資金面での環境充実に加え、ビジネスモデルの進化も注目に値する。ハードウェアにソフトウェアも組み合わせることによって、ソフトウェアで継続的に価値提供する部分の収益モデルをストック化するなど、将来の見通しがつけやすいモデルを構築する工夫もなされている。この工夫は、2021年にSPAC上場したEVチャージャーの会社などで見られる。」とエコシステムのプレーヤーがクリーンテックバブルの教訓をもとに進化を遂げていると分析する。

●チャージポイントの収益安定化に向けた工夫


チャージポイントのバランス
出所:チャージポイントSPAC上場資料

確かに、2021年にSPAC上場したCharge Point社の上場資料(上図)からも、従来の設備設置型で初期に売上が集中(Upfront)するモデルであったEVチャージャーのレベニューモデルを、ソフトウェアによる保守管理、運営管理によるストックモデル(Recurring)とのバランスを取るモデルへと変化させていることが分かる。

従来収益化の見通しが立たず、商用化、量産化の資金が得られなかった有望なスタートアップが、一定の期間での収益化の見通しを立てられるようになり、資金が供給されるようになってきたことは嬉しい変化だ。
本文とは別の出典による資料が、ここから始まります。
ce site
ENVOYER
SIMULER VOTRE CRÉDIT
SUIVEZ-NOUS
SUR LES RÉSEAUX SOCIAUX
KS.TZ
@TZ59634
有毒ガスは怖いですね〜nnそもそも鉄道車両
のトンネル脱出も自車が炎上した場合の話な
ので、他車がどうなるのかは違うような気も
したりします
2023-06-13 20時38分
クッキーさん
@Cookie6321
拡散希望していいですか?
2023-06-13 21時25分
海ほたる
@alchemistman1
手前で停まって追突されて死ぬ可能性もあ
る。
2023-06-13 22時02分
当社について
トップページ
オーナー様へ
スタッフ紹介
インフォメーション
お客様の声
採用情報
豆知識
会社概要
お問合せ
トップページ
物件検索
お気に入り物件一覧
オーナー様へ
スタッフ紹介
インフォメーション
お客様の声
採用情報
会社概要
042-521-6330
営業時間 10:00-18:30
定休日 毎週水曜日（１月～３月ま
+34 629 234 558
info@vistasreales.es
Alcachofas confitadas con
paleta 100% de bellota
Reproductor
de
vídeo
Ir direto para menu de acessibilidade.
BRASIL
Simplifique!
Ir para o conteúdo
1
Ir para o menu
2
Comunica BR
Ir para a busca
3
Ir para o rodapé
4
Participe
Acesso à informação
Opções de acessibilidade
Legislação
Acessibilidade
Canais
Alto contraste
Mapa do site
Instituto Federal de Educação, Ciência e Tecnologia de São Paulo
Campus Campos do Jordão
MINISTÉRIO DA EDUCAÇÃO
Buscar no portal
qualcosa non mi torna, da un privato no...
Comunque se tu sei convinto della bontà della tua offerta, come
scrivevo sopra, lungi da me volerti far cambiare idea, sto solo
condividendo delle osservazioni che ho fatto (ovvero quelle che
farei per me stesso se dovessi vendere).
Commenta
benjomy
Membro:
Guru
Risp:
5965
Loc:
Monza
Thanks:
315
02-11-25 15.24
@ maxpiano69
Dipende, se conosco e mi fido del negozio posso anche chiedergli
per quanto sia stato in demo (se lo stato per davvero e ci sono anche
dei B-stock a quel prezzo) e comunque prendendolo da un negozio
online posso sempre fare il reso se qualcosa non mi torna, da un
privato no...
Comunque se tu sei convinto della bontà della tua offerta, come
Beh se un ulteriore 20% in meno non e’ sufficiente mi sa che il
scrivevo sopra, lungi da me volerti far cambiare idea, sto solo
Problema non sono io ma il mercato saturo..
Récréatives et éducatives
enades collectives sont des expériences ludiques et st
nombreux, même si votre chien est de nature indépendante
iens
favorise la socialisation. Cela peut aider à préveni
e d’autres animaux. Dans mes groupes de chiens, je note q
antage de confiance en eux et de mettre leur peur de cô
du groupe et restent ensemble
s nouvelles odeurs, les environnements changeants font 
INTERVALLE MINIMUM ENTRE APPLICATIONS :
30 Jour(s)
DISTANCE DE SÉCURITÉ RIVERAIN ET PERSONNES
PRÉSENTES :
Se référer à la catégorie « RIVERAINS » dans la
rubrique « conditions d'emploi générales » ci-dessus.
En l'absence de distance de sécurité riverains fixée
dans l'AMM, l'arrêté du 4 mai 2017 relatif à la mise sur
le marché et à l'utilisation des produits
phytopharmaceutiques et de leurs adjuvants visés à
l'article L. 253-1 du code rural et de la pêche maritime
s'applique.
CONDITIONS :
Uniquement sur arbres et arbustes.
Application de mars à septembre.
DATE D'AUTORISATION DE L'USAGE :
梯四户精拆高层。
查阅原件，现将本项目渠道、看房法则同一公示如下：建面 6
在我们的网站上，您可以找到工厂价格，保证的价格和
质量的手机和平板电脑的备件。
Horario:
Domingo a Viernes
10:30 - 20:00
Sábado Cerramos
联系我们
最後に、木村氏は「米国、シリコンバレーは、クリーンテックバブルの教訓を活かし、気候変動イノベーションを達成するためのイノベーションエコシステムを構築しようとしている。気候変動に積極的に取り組む経済効果は3000兆円ともいわれる。気候変動を機会と捉えイノベーションを創出できるかは、これからの私たち一人一人、企業一社一社の行動にかかっている」と今回の気候変動イノベーションを取り巻く環境改善への期待とこの変化をチャンスと捉え行動を起こす重要性を語った。

地球規模の課題解決には、国を超えて協働することが欠かせない。米国、シリコンバレーの変化に学び、グローバルな視点を持って新たな一歩を踏み出そう。